The Bělá originates in the territory of Sedloňov in the Orlické Mountains below the mountain Velká Deštná at an elevation of 1048 m and flows to Častolovice, where it enters the Divoká Orlice River at an elevation of 260 m. It is 40.6 km long. Its drainage basin has an area of 215.0 km2. The average discharge at its mouth is 2.39 m3/s.
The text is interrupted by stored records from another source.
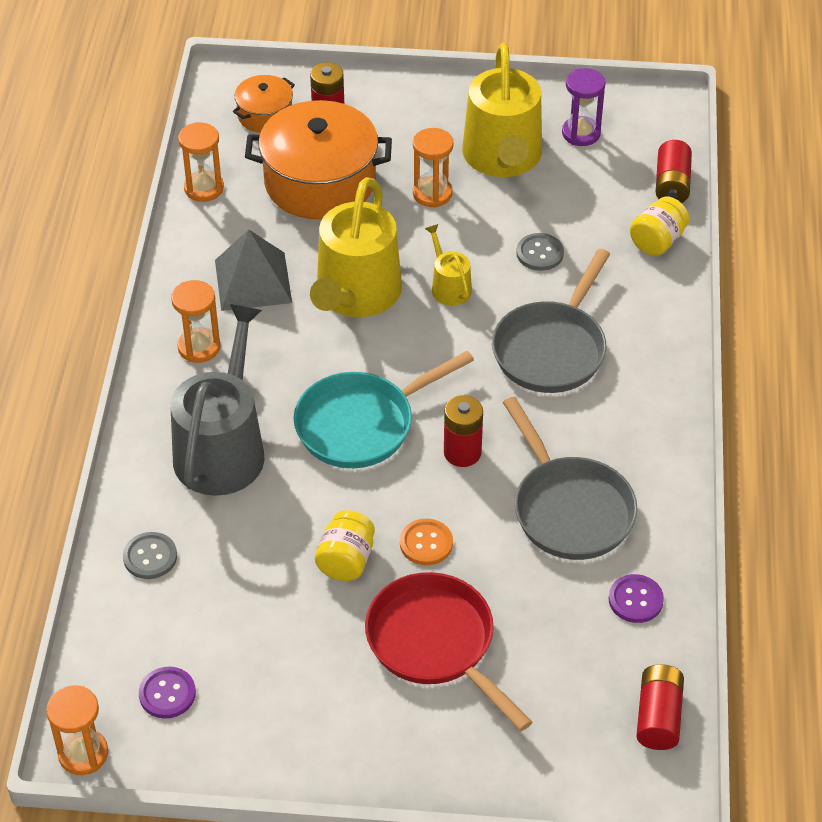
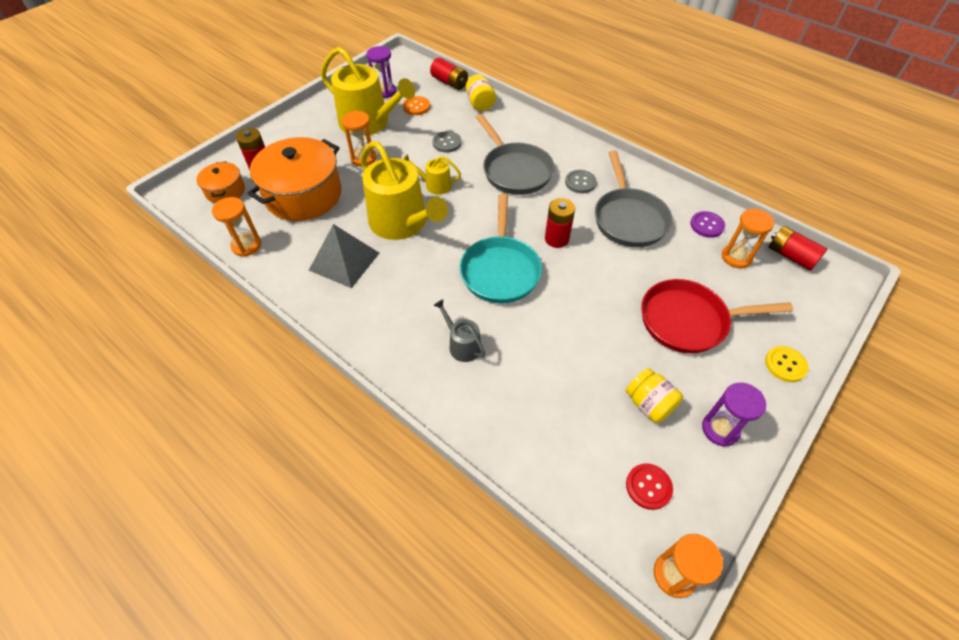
camera: 55 degrees left, 5 degrees up
(150, 557) = (522, 434): grey button -> grey button (580, 182)
(167, 694) = (648, 487): purple button -> red button
(199, 347) = (369, 314): orange hourglass -> orange hourglass (736, 257)
(223, 448) = (462, 345): grey watering can -> grey watering can, size x0.47
(291, 733) = (720, 429): none -> purple hourglass
(346, 560) = (598, 330): yellow jar -> yellow jar (649, 404)
(426, 543) = (611, 287): orange button -> orange button (416, 107)
(444, 768) = (785, 365): none -> yellow button
(569, 509) = (628, 218): grey pan -> grey pan turned 75 degrees clockwise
The longest tributaries of the Bělá are:

| Tributary | Length (km) | River km | Side |
|---|---|---|---|
| Kněžná | 26.7 | 2.7 | left |
| Lokotský potok | 8.7 | 3.7 | left |
| Štědrý potok | 8.6 | 1.3 | left |

==Course==
The river flows through the municipal territories of Sedloňov, Deštné v Orlických horách, Liberk, Osečnice, Skuhrov nad Bělou, Kvasiny, Solnice, Černíkovice, Třebešov, Lično, Hřibiny-Ledská, Libel, Synkov-Slemeno and Častolovice.

==Bodies of water==
There are 122 bodies of water in the basin area. The largest of them is the fishpond Černíkovický rybník with an area of 43 ha, built on the Chobot Brook.

==Canals==
About 1 km before the mouth, the river divides and part of the water continues through the Alba Canal. It is a 17.4 km long canal, connecting the Bělá with the Dědina River. The canal was gradually built from the end of the 14th century until 1550. It used to feed a system of fishponds, which no longer exist today. It is a historically important example of landscape modifications in the Middle Ages, which is protected as a cultural monument.

A cultural and technical monument is also the canal Dlouhá strouha, located in Kvasiny. It was built at the turn of the 15th and 16th centuries to power the large Černíkovice mill. The upper part of the canal was also used to supply several factories with water.